Shaffer hits all the right notes in this parody. Can’t wait to see what he does next.

Favorite Line: “Ew,” I say. “Was that supposed to be sexy?”

“It was supposed to be. My dirty talk doesn’t turn you on?”

I shake my head. “Sometimes. But comparing a woman’s vagina to a fish is unacceptable.”

“What if I said ‘goldfish’? Goldfish are colorful and uniquely beautiful. Like you, my dearest Anna.”

I shake my head again. “Just stop. No fish.”

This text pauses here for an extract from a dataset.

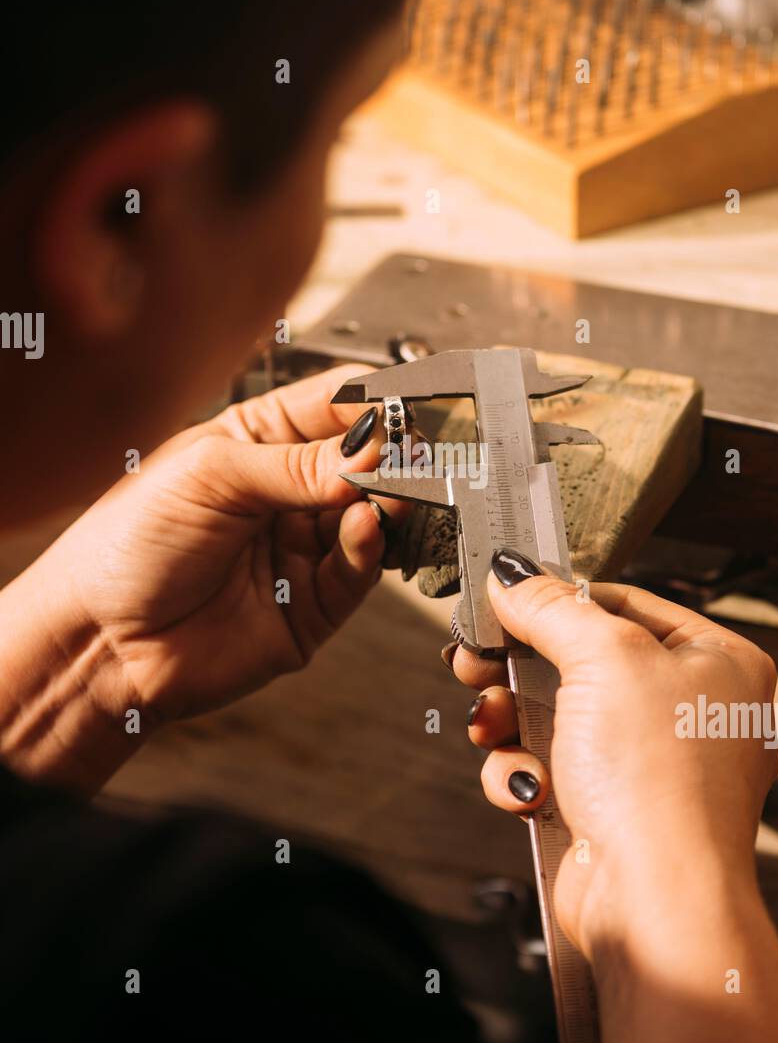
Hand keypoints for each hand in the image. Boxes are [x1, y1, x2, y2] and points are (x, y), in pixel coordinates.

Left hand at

“Okay, then what did you have in mind?”

“Drop the double entendres and let’s move on to another F-word.”

“Oh, Anna,” he says. “I thought you’d never ask. Food it is, then! Let’s go eat in the dining hall.”

It wasn’t the F-word I had in mind, of course (it was actually two F-words: friending and Facebook), but it works. I’m hungry. Plus, I don’t even have a Facebook account.

Bottom Line: Fifty Shames of Earl Grey is relentless and shameless, in a good way.